What you need to do.
Every line of the data that includes "CROSS" should be copied out.
Given material START
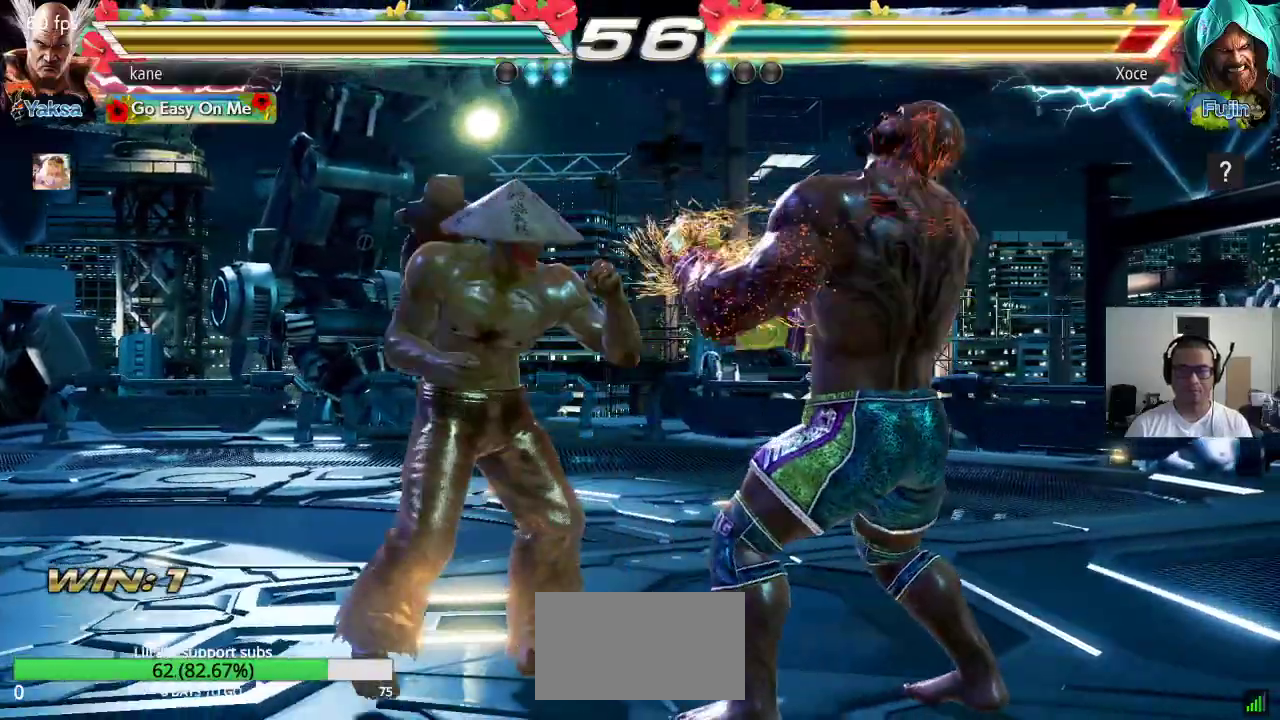
{"buttons": ["SQUARE"], "left_stick": "right"}
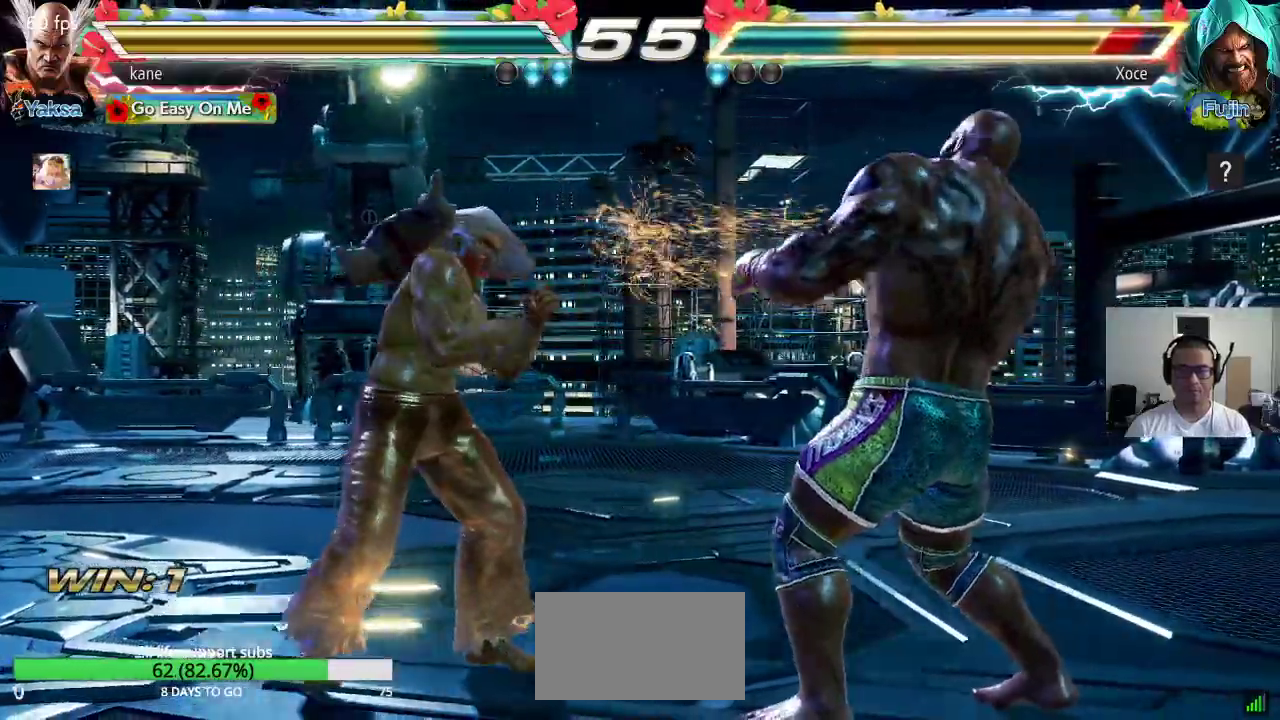
{"buttons": ["CROSS"], "left_stick": "up-right", "button_events": [[83, "SQUARE", "up"], [467, "CROSS", "down"]]}
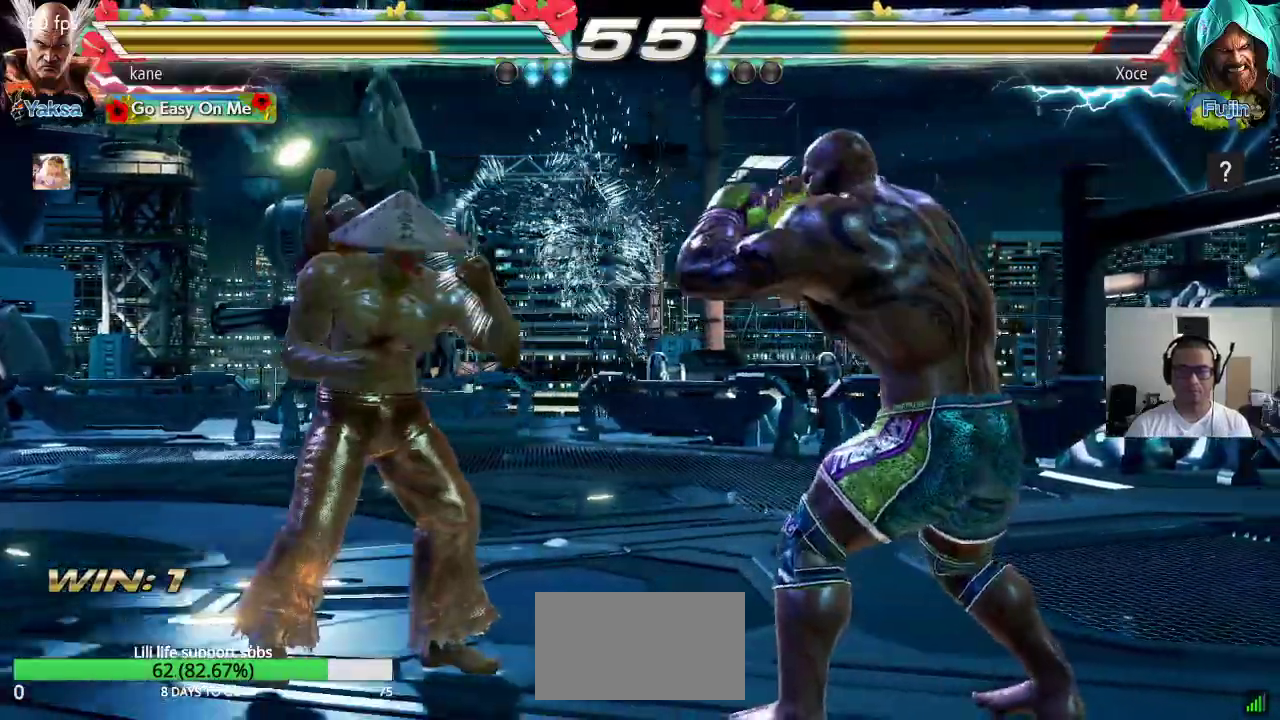
{"buttons": ["CROSS"], "left_stick": "center", "button_events": [[50, "CROSS", "up"], [67, "CIRCLE", "down"], [150, "CIRCLE", "up"], [200, "CROSS", "down"], [233, "CROSS", "up"], [267, "CIRCLE", "down"], [317, "CROSS", "down"], [333, "CIRCLE", "up"], [417, "CIRCLE", "down"], [417, "CROSS", "up"], [483, "CIRCLE", "up"], [483, "CROSS", "down"]]}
Given material END
Finished exercise.
{"buttons": ["CROSS"], "left_stick": "up-right", "button_events": [[83, "SQUARE", "up"], [467, "CROSS", "down"]]}
{"buttons": ["CROSS"], "left_stick": "center", "button_events": [[50, "CROSS", "up"], [67, "CIRCLE", "down"], [150, "CIRCLE", "up"], [200, "CROSS", "down"], [233, "CROSS", "up"], [267, "CIRCLE", "down"], [317, "CROSS", "down"], [333, "CIRCLE", "up"], [417, "CIRCLE", "down"], [417, "CROSS", "up"], [483, "CIRCLE", "up"], [483, "CROSS", "down"]]}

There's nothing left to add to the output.